Sarah Ferguson, the Duchess of York sold a Belgravia townhouse for £3.85 million. This relates to a transaction which involved experts and was rather difficult. It costs roughly €4.50 million euros. The sale indicates that the sales of ultra-prime properties in London are becoming slower in August 2025 owing to rising borrowing costs, changes in tax policy and different behaviours of buyers.
High-Profile Sale Below Purchase Price
The Duchess attended her £4.25 million home bought in 2022. According to the Sunday Times, the property was next to Eaton Mews North, one of Belgravia’s finest streets.

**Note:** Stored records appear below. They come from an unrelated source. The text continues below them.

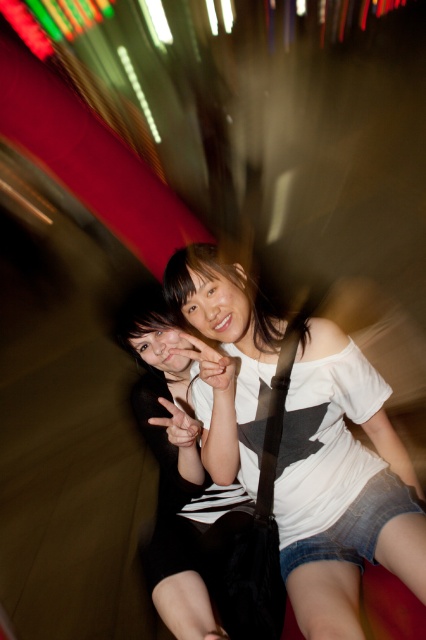
You are a photographer trying to capture a candid shot of the two people in the image. The minimum focus distance for your camera is 8 inches. Will you be able to focus on both the white matte shirt at center and the black matte dress at center simultaneously?

The white matte shirt at center and the black matte dress at center are 8.38 inches apart from each other. Since the minimum focus distance is 8 inches, the camera can focus on both as the distance between them is slightly more than the required minimum focus distance.

You are a photographer trying to capture a group photo. You notice two outfits in the scene, the white matte shirt at center and the black matte dress at center. Which outfit should you suggest someone wear if they want to appear more prominent in the photo?

The black matte dress at center is larger in size compared to the white matte shirt at center, so suggesting the black matte dress at center would make them appear more prominent in the photo.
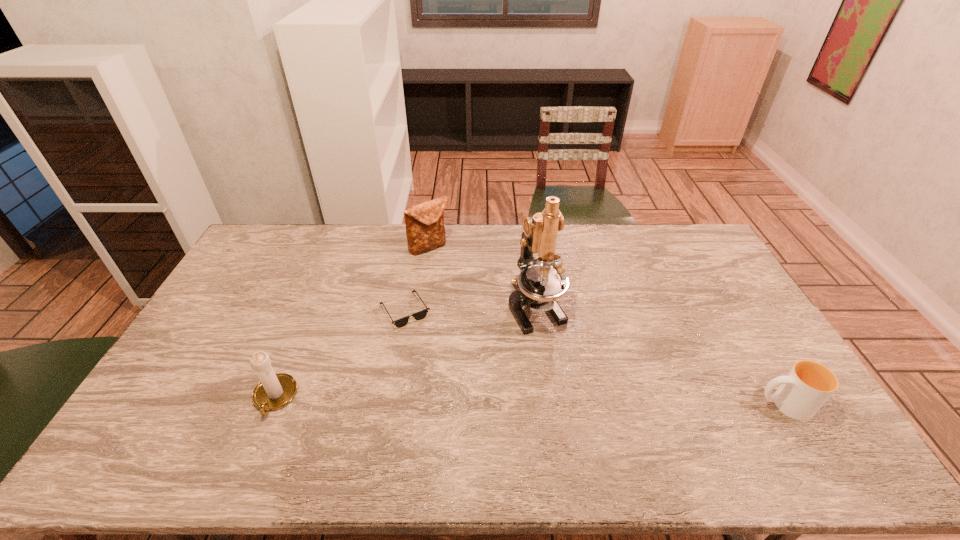
The width and height of the screenshot is (960, 540). In order to click on free space between the shortest object and the fourth tallest object in this screenshot , I will do `click(594, 358)`.

I want to click on empty location between the second object from right to left and the cup, so [x=660, y=356].

Locate an element on the screen. This screenshot has width=960, height=540. empty space between the farthest object and the shortest object is located at coordinates (417, 279).

The width and height of the screenshot is (960, 540). Identify the location of free space between the leftmost object and the microscope. (405, 352).

Image resolution: width=960 pixels, height=540 pixels. I want to click on free space between the candle holder and the clutch bag, so click(352, 322).

Locate an element on the screen. This screenshot has height=540, width=960. empty space between the clutch bag and the fourth tallest object is located at coordinates (607, 326).

Where is `free spot between the candle holder and the fourth object from left to right`? This screenshot has height=540, width=960. free spot between the candle holder and the fourth object from left to right is located at coordinates (405, 352).

Where is `vacant point located between the leftmost object and the rightmost object`? Image resolution: width=960 pixels, height=540 pixels. vacant point located between the leftmost object and the rightmost object is located at coordinates (529, 401).

Choose which object is the second nearest neighbor to the farthest object. Please provide its 2D coordinates. Your answer should be formatted as a tuple, i.e. [(x, y)], where the tuple contains the x and y coordinates of a point satisfying the conditions above.

[(541, 281)]

Identify which object is the third nearest to the shortest object. Please provide its 2D coordinates. Your answer should be formatted as a tuple, i.e. [(x, y)], where the tuple contains the x and y coordinates of a point satisfying the conditions above.

[(541, 281)]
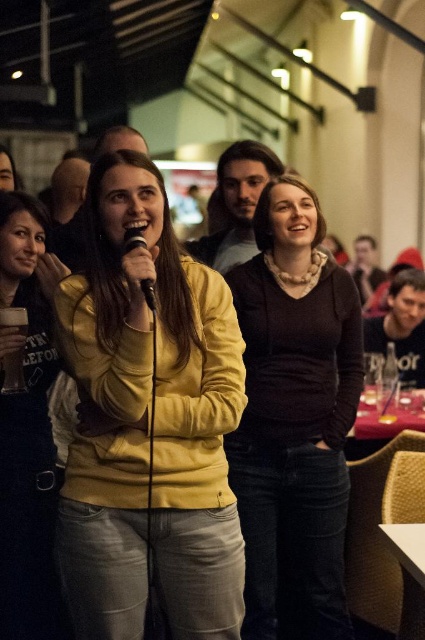
Can you confirm if matte yellow sweater at center is positioned above white textured table at lower right?

Correct, matte yellow sweater at center is located above white textured table at lower right.

Who is more forward, [53,577] or [413,554]?

Positioned in front is point [413,554].

Who is more forward, [14,420] or [404,564]?

Positioned in front is point [404,564].

Where is `matte yellow sweater at center`? Image resolution: width=425 pixels, height=640 pixels. matte yellow sweater at center is located at coordinates (27, 436).

Does matte yellow sweater at center appear under dark blue shirt at center?

Yes, matte yellow sweater at center is below dark blue shirt at center.

Which is more to the right, matte yellow sweater at center or dark blue shirt at center?

dark blue shirt at center is more to the right.

You are a GUI agent. You are given a task and a screenshot of the screen. Output one action in this format:
    pyautogui.click(x=<x>, y=<y>)
    Task: Click on the matte yellow sweater at center
    
    Given the screenshot: What is the action you would take?
    pyautogui.click(x=27, y=436)

Can you confirm if white textured table at lower right is positioned to the right of matte black jacket at right?

Incorrect, white textured table at lower right is not on the right side of matte black jacket at right.

Between white textured table at lower right and matte black jacket at right, which one appears on the right side from the viewer's perspective?

Positioned to the right is matte black jacket at right.

Locate an element on the screen. This screenshot has height=640, width=425. white textured table at lower right is located at coordinates (408, 573).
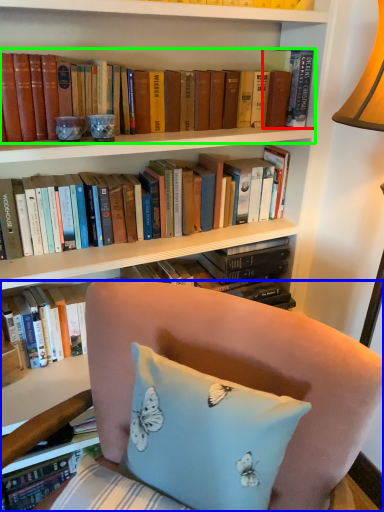
Question: Based on their relative distances, which object is farther from book (highlighted by a red box)? Choose from chair (highlighted by a blue box) and book (highlighted by a green box).

Choices:
 (A) chair
 (B) book

Answer: (A)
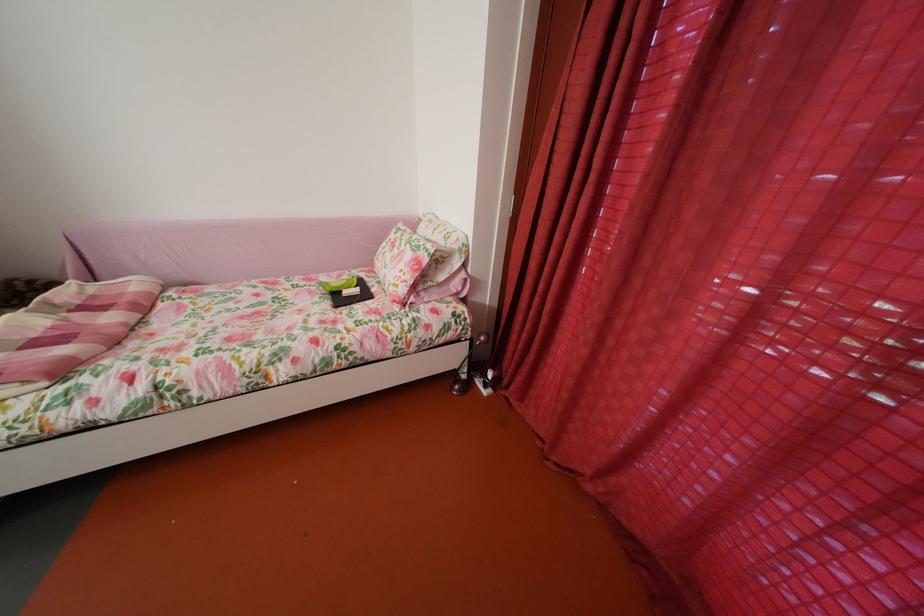
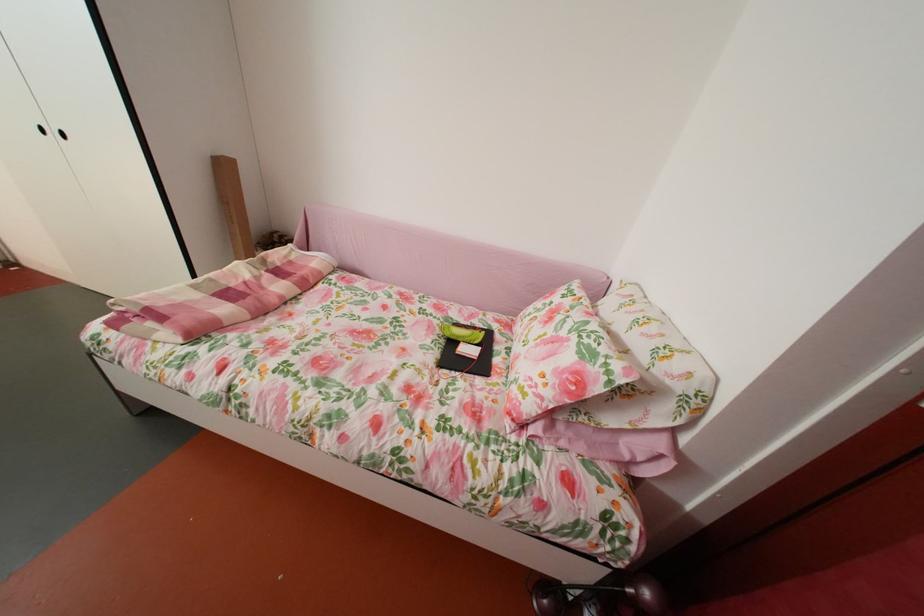
Question: Based on the continuous images, in which direction is the camera rotating? Reply with the corresponding letter.

Choices:
 (A) Left
 (B) Right
 (C) Up
 (D) Down

Answer: (A)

As part of a family investment plan, she bought the property for her daughters, Princess Beatrice and Princess Eugenie.
However, sources say she sold it to the tenant now occupying the space. The seller of the house bought from a promoter. She sells her product at a price that is lower than the cost price but which allows him to make a good profit. A representative stated that the sale proceeds will go towards the asset creation of new projects. They share almost equal holding in the company. The family members should hold shares in proportion to their investments in the company.
London’s Prime Market Under Pressure
Ferguson’s move comes as property values and transaction volumes continue to contract across Prime Central London. This trend has continued to develop. As per Savills, for the past twelve-month period, prime central London’s average prices have dropped by 3.7 percent. They have decreased by 22.4% from the peak in 2014. Knight Frank, an estate agent, is foreseeing another 3.2% decline in the period until August 2025. Sales volumes have also fallen. According to LonRes, the number of overall deals was down 24% in August year-on-year. Meanwhile, super-high-end sales (sales over £5 million) were down 35%. It indicates a decrease in demand for luxury items and services.
According to a report by analysts at Knight Frank, even top-end properties in the leeward end of demand are facing a bearish situation wherein some sellers are agreeing to lower their prices.
Several factors are contributing to the slowdown. The current base rate of the Bank of England is 4.00%. The cost of borrowing has gone up a lot since 2021–2022. Buyers in the luxury segment are also postponing their purchases due to new tax rules on non-doms. The rule for foreign income and profits for 2025 and the over-taxation to consolidate at 2% for foreign buyers.
A Strategic Sale in a Changing Market
With prices cooling in the East Coast market, some visible sellers are looking to pay less, including by moving their existing tenants. It is a slightly lower final price that is still attractive for its speed and risk profile and it is an entirely voluntary deal on the part of the family.
A couple who bought a townhouse in 2022 for £4.25 million has sold it for £3.85 million. As such, they made a nominal loss of about £400,000. Such results are now common. The same location that permitted Belgravia and, in particular, Knightsbridge properties to generate comparatively quick gains a couple of years earlier, with capital gain media relatively clear over a short time window.
Key Takeaways
As the Duchess of York sells her pad, the London luxury market is shifting. Buyers are gaining power. They are asking for better prices, quicker turnaround times, and lower returns (even on the hottest addresses).
As buyers are better informed and political changes alter the investment landscape, years of swift capital appreciation in Prime Central London have certainly come to an end. Nowadays, buyer and seller need to make more strategic decision than anything else.